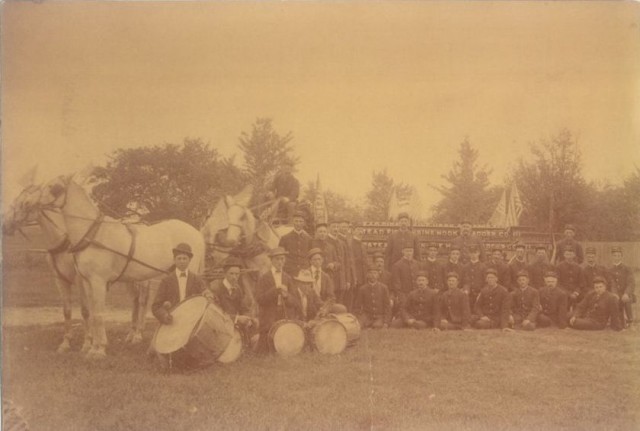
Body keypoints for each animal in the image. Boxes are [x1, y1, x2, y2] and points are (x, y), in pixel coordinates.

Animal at [36, 174, 205, 360]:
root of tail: (197, 233)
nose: (34, 203)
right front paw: (92, 347)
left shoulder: (98, 281)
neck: (93, 234)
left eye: (55, 187)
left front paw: (100, 349)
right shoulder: (87, 282)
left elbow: (99, 315)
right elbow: (92, 313)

# [EXERCISE DESCRIPTION]
Only the number is wanted: how many lines of the data contain the word "left"?

# [OUTPUT FOR THIS EXERCISE]
4